My rule has always been that if I caught it, it was a dead, eaten fish that happened to be alive. But if it outgrew my tank, I had to euthanize it. Your baby carp would be there soon. It's a big filthy fish, in very little time.

I've kept sunfish. They'll eventually take flake, once they heal from the hook.Why not use a minnow trap? They are suckers for one - bait it with bread and you'll get one every throw in. The fish doesn't get the mouth injury, which can be harder to heal in an aquarium (especially with a carp in there). 

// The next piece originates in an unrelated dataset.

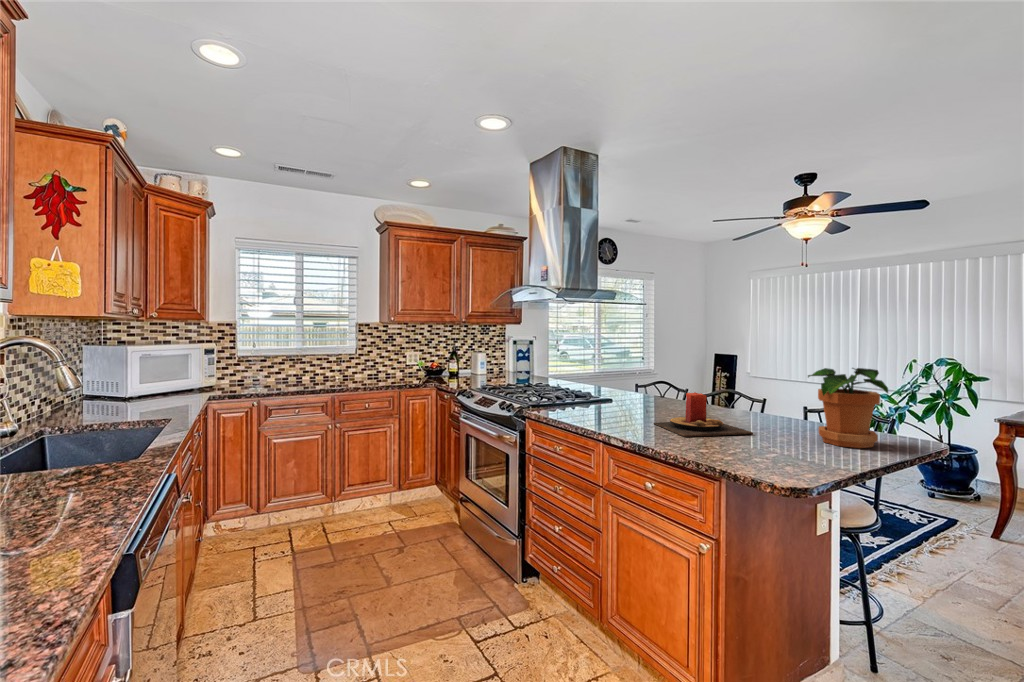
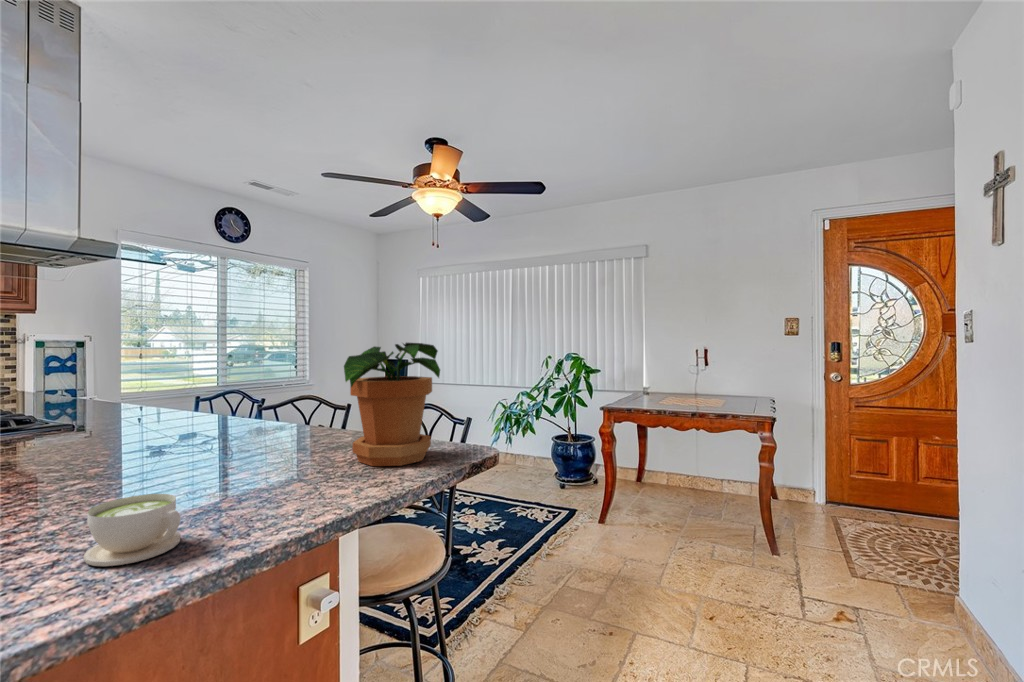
candle: present [654,392,753,437] -> none [82,397,256,488]
coffee cup: none [754,444,797,472] -> present [84,494,181,566]

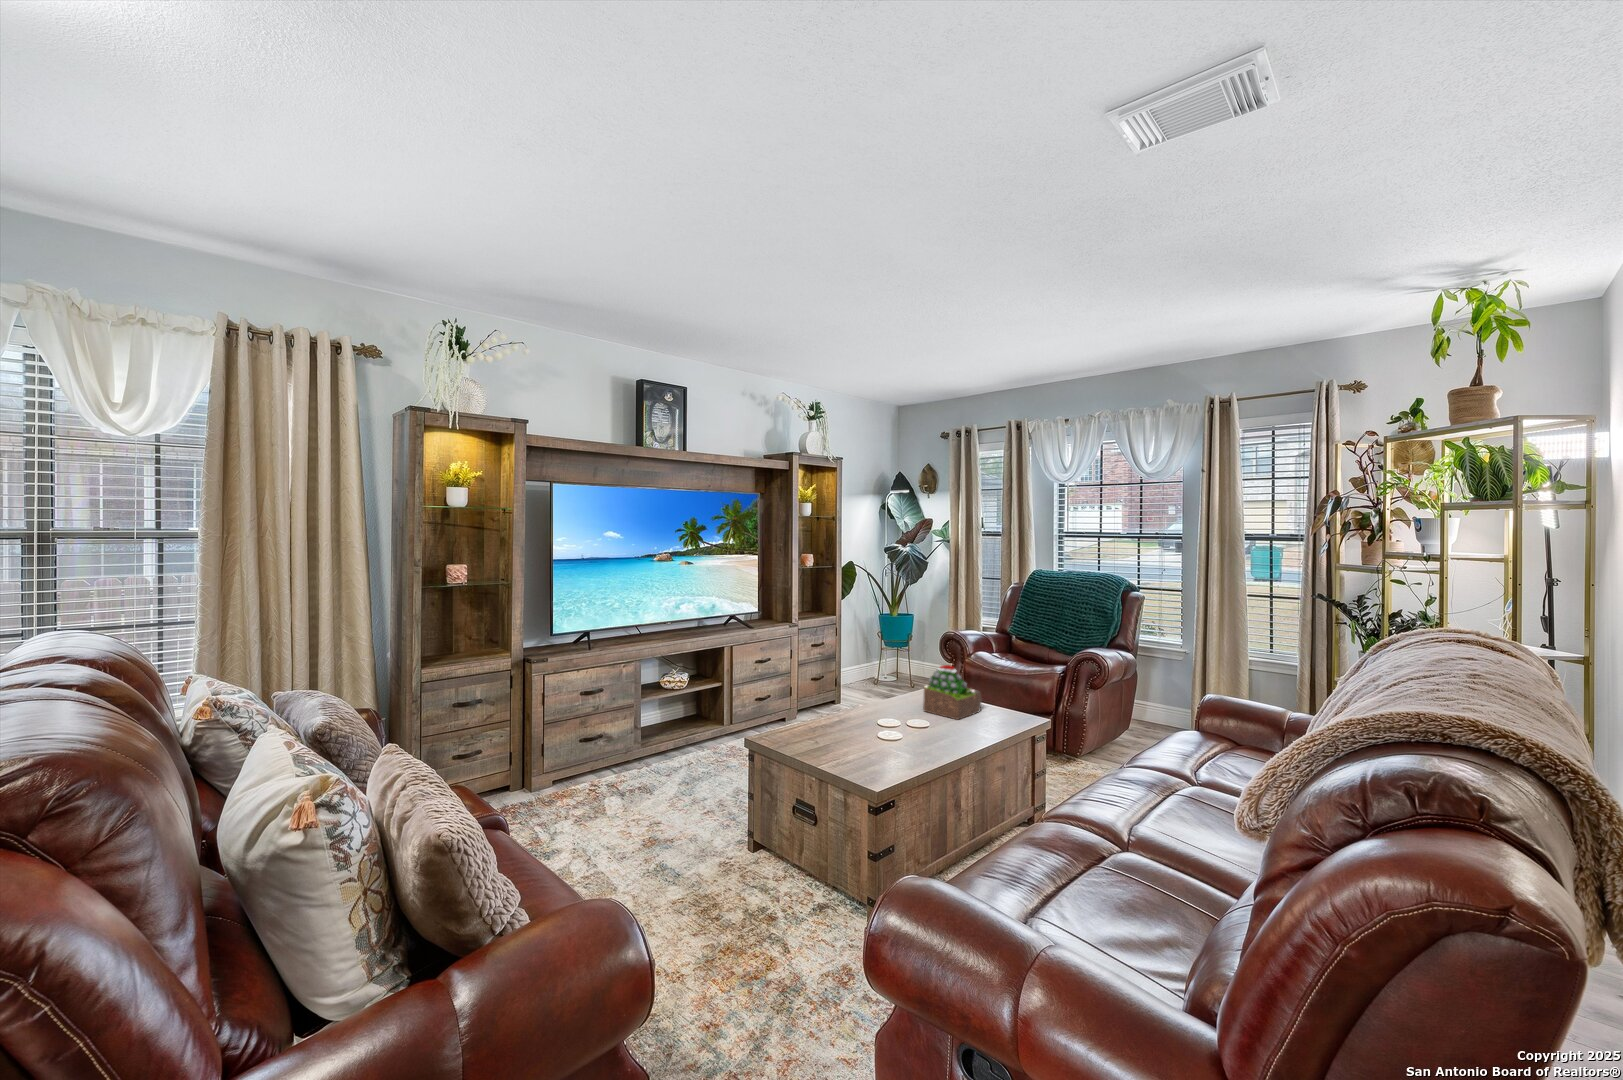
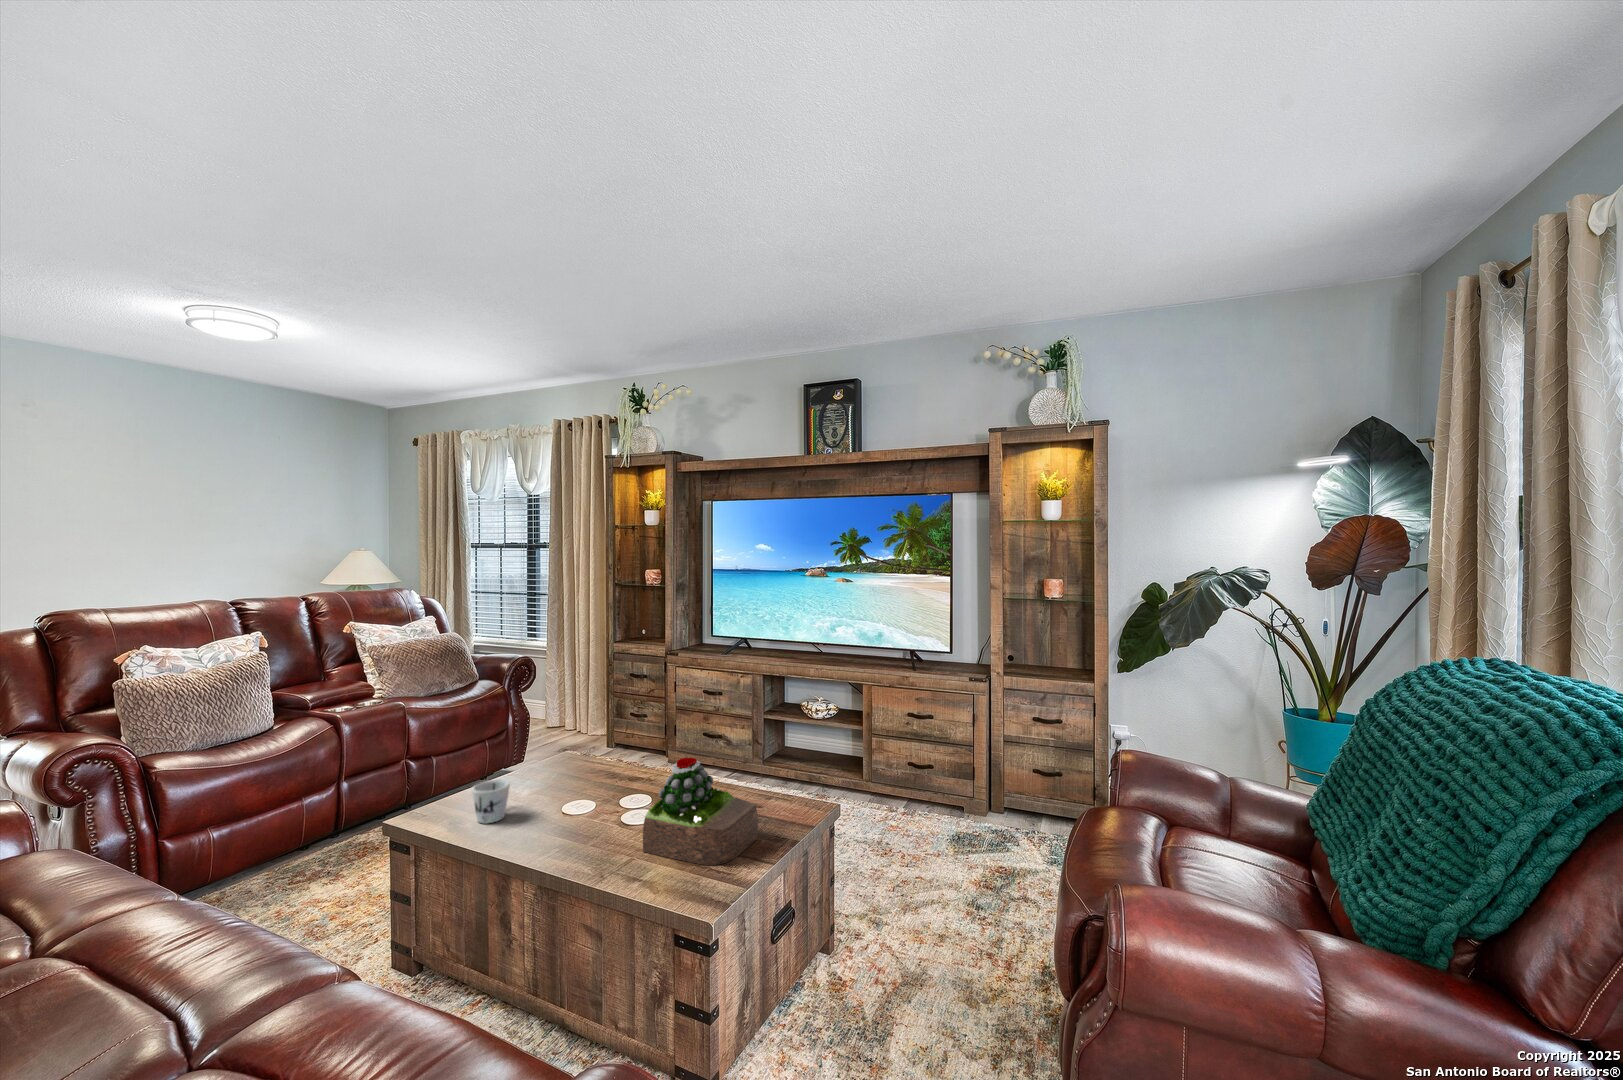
mug: none [860,719,897,750] -> present [472,779,510,823]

I'd suggest earthworms, small trout pellets and other meat based pellets. They don't really find flakes interesting as they like chunkier food.
They are fiercely territorial. Great fish with personality, but in groups, you need a big big tank. You are looking at 100 gallons plus to get by more than a couple of weeks with them. 
Just watch how they defend their nests in the Spring. They play hardball.


----------



## Auban (Aug 8, 2010)

Nav, in most states, it is illegal to take game fish in any method besides a hook and line. Here in north Carolina for instance, they classify all sunfish as game fish, so the only legal way to catch them is by fishing them up.


----------



## navigator black (Jan 3, 2012)

Ah, I did not know that. Here, we don't have bluegill, which seem to get large, but pumpkinseeds can be fish trapped. Any game fish is illegal to keep in an aquarium here, but sunfish seem not to qualify for game status.


----------